Amnesty: Vietnam Going After Dissidents

Vietnam is harshly cracking down on religious dissidents and their family members by using vague laws to charge them with spying, which carries a possible death penalty, Amnesty International said Friday.

In a report, the London-based human rights group focused on charges brought against the niece and nephews of Father Thadeus Nguyen Van Ly, a Catholic priest sentenced to 15 years in jail in October 2001 for advocating religious freedom.

In January, state-controlled media reported that the three siblings Nguyen Vu Viet, 28, his brother Nguyen Truc Cuong, 36, and sister Nguyen Thi Hoa, 44 had been charged with spying for and providing anti-government information to a U.S.-based religious group and radio program.

"Branding the three accused as 'spies,' a charge which can carry the death penalty according to the Vietnamese criminal code, is the misuse of loosely worded national security legislation to stifle the fundamental rights of freedom of expression and association," the Amnesty International report said.

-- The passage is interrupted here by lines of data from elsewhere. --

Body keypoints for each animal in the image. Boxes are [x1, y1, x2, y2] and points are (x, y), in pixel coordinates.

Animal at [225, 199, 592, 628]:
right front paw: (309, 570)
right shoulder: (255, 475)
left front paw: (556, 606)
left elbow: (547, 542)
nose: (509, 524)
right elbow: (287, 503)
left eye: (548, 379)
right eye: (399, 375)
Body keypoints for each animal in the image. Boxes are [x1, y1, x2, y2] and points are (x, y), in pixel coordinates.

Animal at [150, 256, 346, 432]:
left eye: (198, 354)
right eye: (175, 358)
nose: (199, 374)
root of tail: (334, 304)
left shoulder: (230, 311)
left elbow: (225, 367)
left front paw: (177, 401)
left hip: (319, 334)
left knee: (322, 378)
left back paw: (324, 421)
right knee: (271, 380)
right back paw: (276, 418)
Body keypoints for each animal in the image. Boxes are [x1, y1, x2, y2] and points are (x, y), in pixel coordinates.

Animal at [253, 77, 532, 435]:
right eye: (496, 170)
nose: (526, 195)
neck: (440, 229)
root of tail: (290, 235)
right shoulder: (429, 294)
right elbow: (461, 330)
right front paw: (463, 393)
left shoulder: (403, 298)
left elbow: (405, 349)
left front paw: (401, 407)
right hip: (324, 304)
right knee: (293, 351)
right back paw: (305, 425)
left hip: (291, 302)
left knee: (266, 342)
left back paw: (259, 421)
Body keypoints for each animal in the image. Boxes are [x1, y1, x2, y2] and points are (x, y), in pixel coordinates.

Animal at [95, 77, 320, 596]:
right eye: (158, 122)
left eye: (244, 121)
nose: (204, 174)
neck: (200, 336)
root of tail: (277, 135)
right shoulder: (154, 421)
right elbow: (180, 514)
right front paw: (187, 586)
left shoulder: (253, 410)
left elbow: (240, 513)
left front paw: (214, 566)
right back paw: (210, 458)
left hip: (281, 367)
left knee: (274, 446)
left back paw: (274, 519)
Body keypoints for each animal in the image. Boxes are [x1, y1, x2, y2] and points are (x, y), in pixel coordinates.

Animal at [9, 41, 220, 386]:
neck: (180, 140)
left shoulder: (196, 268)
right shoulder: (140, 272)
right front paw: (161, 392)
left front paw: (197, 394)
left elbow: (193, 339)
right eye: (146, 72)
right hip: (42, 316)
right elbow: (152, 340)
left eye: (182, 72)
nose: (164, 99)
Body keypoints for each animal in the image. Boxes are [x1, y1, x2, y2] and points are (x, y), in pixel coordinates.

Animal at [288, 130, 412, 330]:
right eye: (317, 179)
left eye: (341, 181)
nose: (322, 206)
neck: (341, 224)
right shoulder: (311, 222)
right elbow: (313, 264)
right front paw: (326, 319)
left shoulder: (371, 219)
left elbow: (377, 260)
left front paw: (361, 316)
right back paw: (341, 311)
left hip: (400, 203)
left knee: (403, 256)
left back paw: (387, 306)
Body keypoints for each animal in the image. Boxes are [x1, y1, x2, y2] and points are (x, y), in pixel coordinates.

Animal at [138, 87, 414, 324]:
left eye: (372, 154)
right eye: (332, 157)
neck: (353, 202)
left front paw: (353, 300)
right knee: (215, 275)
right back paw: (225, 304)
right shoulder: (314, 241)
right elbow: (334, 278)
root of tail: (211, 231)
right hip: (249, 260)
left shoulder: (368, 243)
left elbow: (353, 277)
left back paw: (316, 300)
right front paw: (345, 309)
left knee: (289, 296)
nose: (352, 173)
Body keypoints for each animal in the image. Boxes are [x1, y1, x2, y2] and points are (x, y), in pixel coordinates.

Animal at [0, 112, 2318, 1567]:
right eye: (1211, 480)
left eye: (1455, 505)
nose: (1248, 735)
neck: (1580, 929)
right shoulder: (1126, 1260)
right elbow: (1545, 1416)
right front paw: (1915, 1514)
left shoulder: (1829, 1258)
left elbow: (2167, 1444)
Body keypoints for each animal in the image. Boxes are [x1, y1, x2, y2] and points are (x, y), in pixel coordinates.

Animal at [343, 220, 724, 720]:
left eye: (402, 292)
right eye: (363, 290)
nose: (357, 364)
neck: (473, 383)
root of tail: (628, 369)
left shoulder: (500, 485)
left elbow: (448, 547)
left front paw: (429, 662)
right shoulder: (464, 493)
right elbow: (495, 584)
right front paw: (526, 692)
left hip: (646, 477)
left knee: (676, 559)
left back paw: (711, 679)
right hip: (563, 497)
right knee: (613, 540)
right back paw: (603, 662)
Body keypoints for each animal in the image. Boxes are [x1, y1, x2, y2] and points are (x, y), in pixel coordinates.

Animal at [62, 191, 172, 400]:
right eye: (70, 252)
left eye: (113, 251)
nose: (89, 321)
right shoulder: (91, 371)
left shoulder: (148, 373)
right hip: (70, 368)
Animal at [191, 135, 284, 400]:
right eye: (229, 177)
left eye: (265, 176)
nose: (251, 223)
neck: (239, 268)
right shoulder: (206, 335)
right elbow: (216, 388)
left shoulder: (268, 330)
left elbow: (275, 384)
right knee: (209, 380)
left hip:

"Only in the last couple years have they started charging people again with espionage," said Daniel Alberman, a researcher who prepared the report. "It's a worrying sign that they're going very hard on these people."

Vietnamese officials did not respond to a request seeking comment Friday.

Ly, who had a small parish in central Hue, had given written testimony to a U.S. government committee urging the U.S. Congress to delay ratification of a bilateral trade agreement until Vietnam eased restrictions on religion.

His statements outraged the Vietnamese government, which denounced him as a traitor.

Rights groups and the U.S. State Department routinely accuse Hanoi of violating human rights and religious freedoms. Vietnam maintains that no one is arrested on religious or political grounds, only for breaking the law.